* **Required work**: An acceptable answer contains every record below, unchanged, and no pictures.

* **Data shown**:
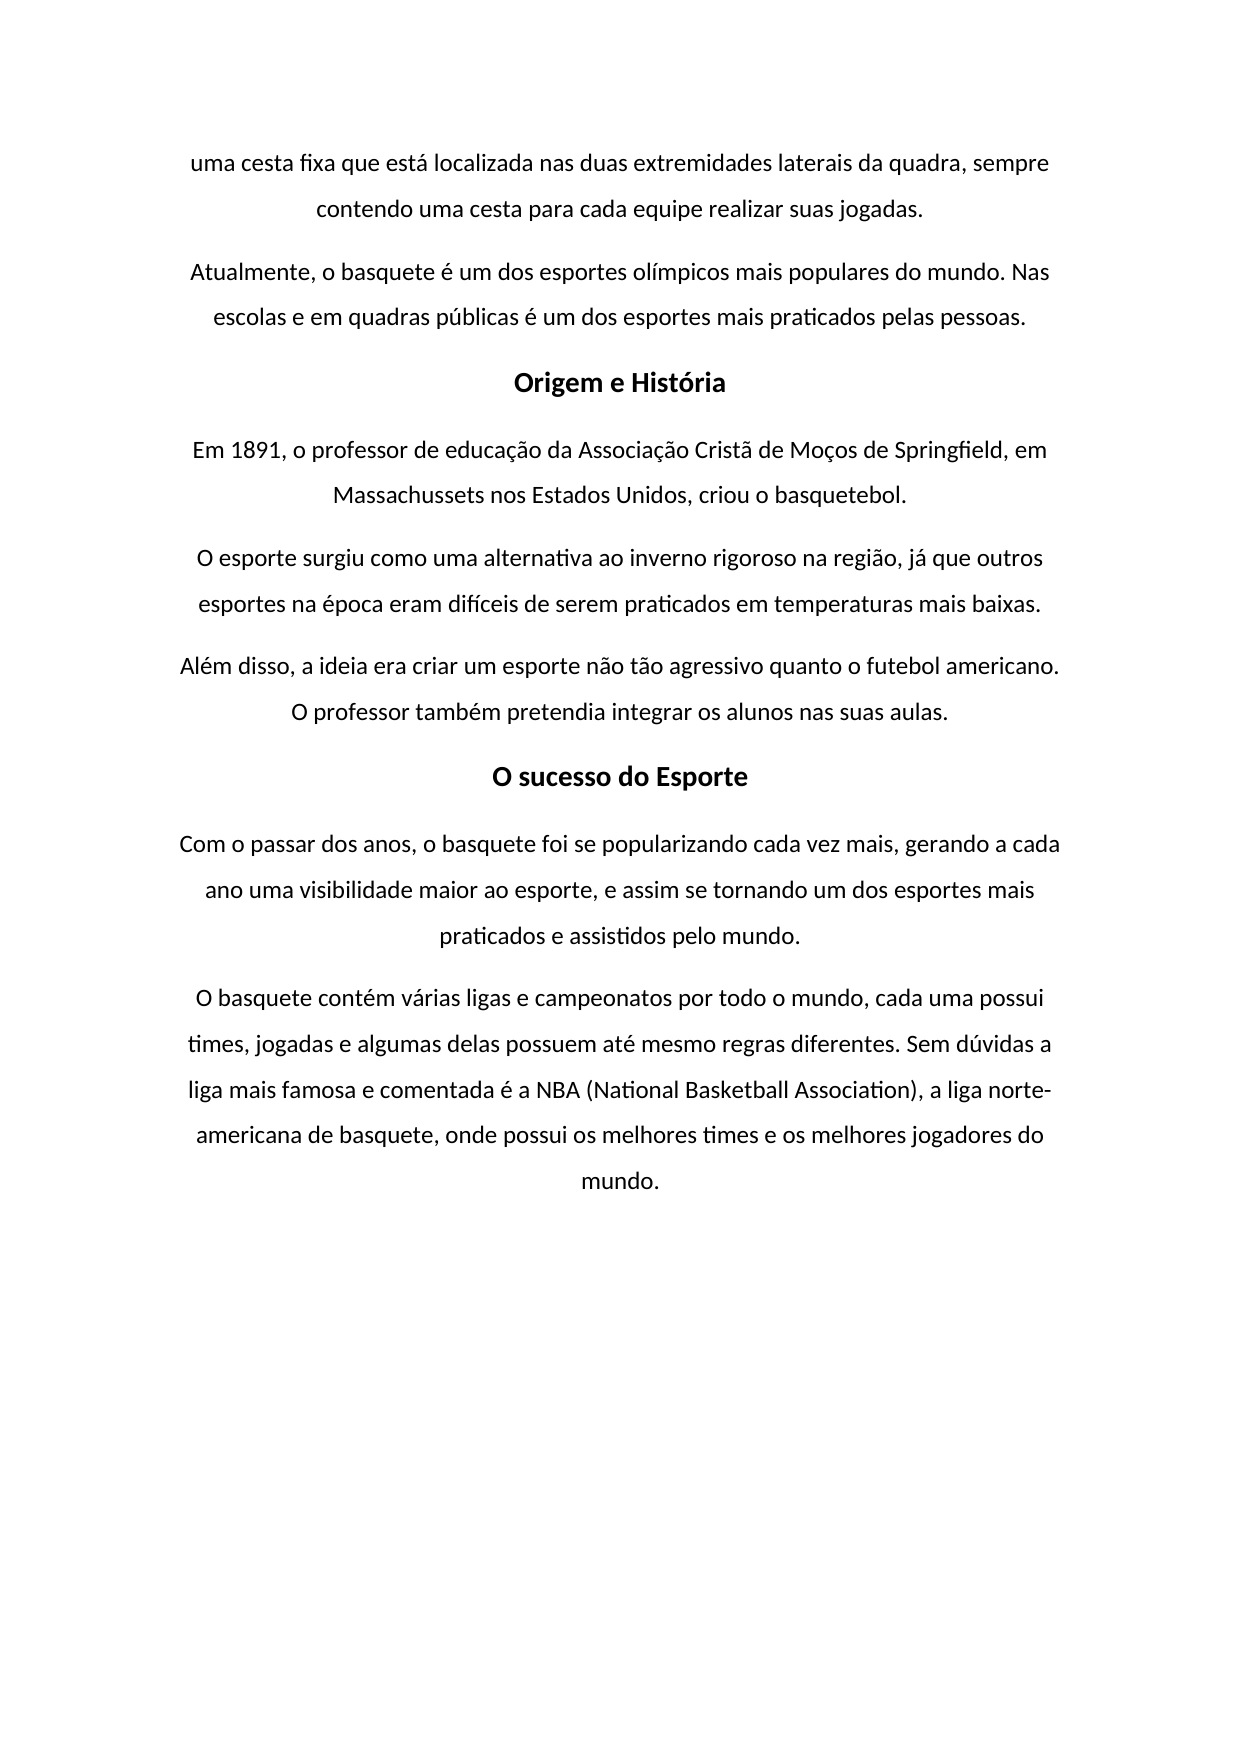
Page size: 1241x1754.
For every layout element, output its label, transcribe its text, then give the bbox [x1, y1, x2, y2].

text Atualmente, o basquete é um dos esportes olímpicos mais populares do mundo. Nas escolas e em quadras públicas é um dos esportes mais praticados pelas pessoas. [177, 256, 1063, 332]
text Além disso, a ideia era criar um esporte não tão agressivo quanto o futebol americano. O professor também pretendia integrar os alunos nas suas aulas. [177, 650, 1063, 726]
text O basquete contém várias ligas e campeonatos por todo o mundo, cada uma possui times, jogadas e algumas delas possuem até mesmo regras diferentes. Sem dúvidas a liga mais famosa e comentada é a NBA (National Basketball Association), a liga norte-americana de basquete, onde possui os melhores times e os melhores jogadores do mundo. [177, 982, 1063, 1196]
text Com o passar dos anos, o basquete foi se popularizando cada vez mais, gerando a cada ano uma visibilidade maior ao esporte, e assim se tornando um dos esportes mais praticados e assistidos pelo mundo. [177, 828, 1063, 950]
text Em 1891, o professor de educação da Associação Cristã de Moços de Springfield, em Massachussets nos Estados Unidos, criou o basquetebol. [177, 434, 1063, 510]
text Origem e História [177, 364, 1063, 399]
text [177, 148, 1063, 224]
text O esporte surgiu como uma alternativa ao inverno rigoroso na região, já que outros esportes na época eram difíceis de serem praticados em temperaturas mais baixas. [177, 542, 1063, 618]
text O sucesso do Esporte [177, 758, 1063, 794]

* **Exercise result**:
Page size: 1241x1754.
For every layout element, output its label, transcribe its text, then give the bbox [x1, y1, x2, y2].

text Atualmente, o basquete é um dos esportes olímpicos mais populares do mundo. Nas escolas e em quadras públicas é um dos esportes mais praticados pelas pessoas. [177, 256, 1063, 332]
text Além disso, a ideia era criar um esporte não tão agressivo quanto o futebol americano. O professor também pretendia integrar os alunos nas suas aulas. [177, 650, 1063, 726]
text O basquete contém várias ligas e campeonatos por todo o mundo, cada uma possui times, jogadas e algumas delas possuem até mesmo regras diferentes. Sem dúvidas a liga mais famosa e comentada é a NBA (National Basketball Association), a liga norte-americana de basquete, onde possui os melhores times e os melhores jogadores do mundo. [177, 982, 1063, 1196]
text Com o passar dos anos, o basquete foi se popularizando cada vez mais, gerando a cada ano uma visibilidade maior ao esporte, e assim se tornando um dos esportes mais praticados e assistidos pelo mundo. [177, 828, 1063, 950]
text Em 1891, o professor de educação da Associação Cristã de Moços de Springfield, em Massachussets nos Estados Unidos, criou o basquetebol. [177, 434, 1063, 510]
text Origem e História [177, 364, 1063, 399]
text [177, 148, 1063, 224]
text O esporte surgiu como uma alternativa ao inverno rigoroso na região, já que outros esportes na época eram difíceis de serem praticados em temperaturas mais baixas. [177, 542, 1063, 618]
text O sucesso do Esporte [177, 758, 1063, 794]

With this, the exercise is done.